Records supplied Block Start

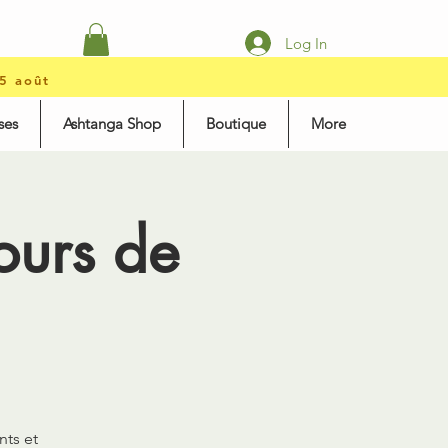
Log In
15 août
ses
Ashtanga Shop
Boutique
More
ours de
nts et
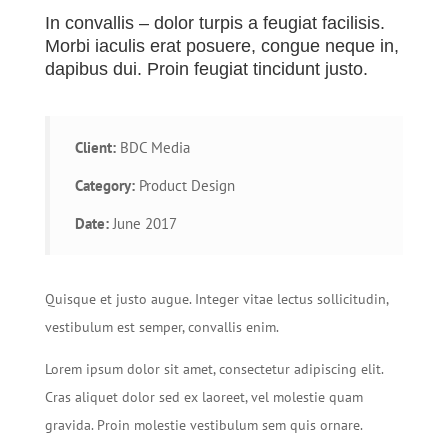
In convallis – dolor turpis a feugiat facilisis.
Morbi iaculis erat posuere, congue neque in,
dapibus dui. Proin feugiat tincidunt justo.
Client:
BDC Media
Category:
Product Design
Date:
June 2017
Quisque et justo augue. Integer vitae lectus sollicitudin,
vestibulum est semper, convallis enim.
Lorem ipsum dolor sit amet, consectetur adipiscing elit.
Cras aliquet dolor sed ex laoreet, vel molestie quam
gravida. Proin molestie vestibulum sem quis ornare.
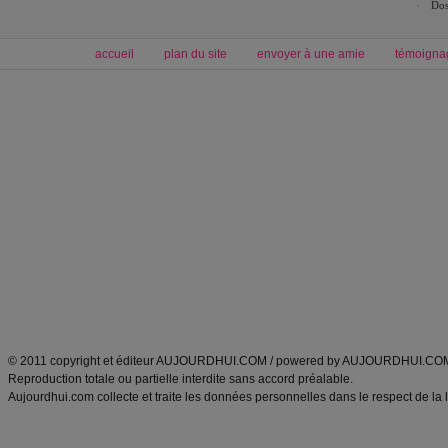
Dos
accueil
plan du site
envoyer à une amie
témoigna
Forum minceur
Forum cuisine
Commencer un régime
boissons, vins et cocktails
Alimentation équilibrée et nutrition
astuces et bons plans
Minceur
Recette cuisine
exercices physiques
recette facile
produits minceur
Recette poulet
Tags
:
ventre plat
|
maigrir des fesses
|
abdominaux
|
régime américain
|
régime mayo
|
Découvrez aussi
:
exercices abdominaux
|
recette wok
|
ANXA Partenaires
:
Recette
de cuisine |
Recette cuisine
|
© 2011 copyright et éditeur AUJOURDHUI.COM / powered by AUJOURDHUI.CO
Reproduction totale ou partielle interdite sans accord préalable.
Aujourdhui.com collecte et traite les données personnelles dans le respect de la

Records supplied Block End

## Assigned task
Could you reproduce the data above exactly, without its pictures?

## Reply
Log In
15 août
ses
Ashtanga Shop
Boutique
More
ours de
nts et
In convallis – dolor turpis a feugiat facilisis.
Morbi iaculis erat posuere, congue neque in,
dapibus dui. Proin feugiat tincidunt justo.
Client:
BDC Media
Category:
Product Design
Date:
June 2017
Quisque et justo augue. Integer vitae lectus sollicitudin,
vestibulum est semper, convallis enim.
Lorem ipsum dolor sit amet, consectetur adipiscing elit.
Cras aliquet dolor sed ex laoreet, vel molestie quam
gravida. Proin molestie vestibulum sem quis ornare.
Dos
accueil
plan du site
envoyer à une amie
témoigna
Forum minceur
Forum cuisine
Commencer un régime
boissons, vins et cocktails
Alimentation équilibrée et nutrition
astuces et bons plans
Minceur
Recette cuisine
exercices physiques
recette facile
produits minceur
Recette poulet
Tags
:
ventre plat
|
maigrir des fesses
|
abdominaux
|
régime américain
|
régime mayo
|
Découvrez aussi
:
exercices abdominaux
|
recette wok
|
ANXA Partenaires
:
Recette
de cuisine |
Recette cuisine
|
© 2011 copyright et éditeur AUJOURDHUI.COM / powered by AUJOURDHUI.CO
Reproduction totale ou partielle interdite sans accord préalable.
Aujourdhui.com collecte et traite les données personnelles dans le respect de la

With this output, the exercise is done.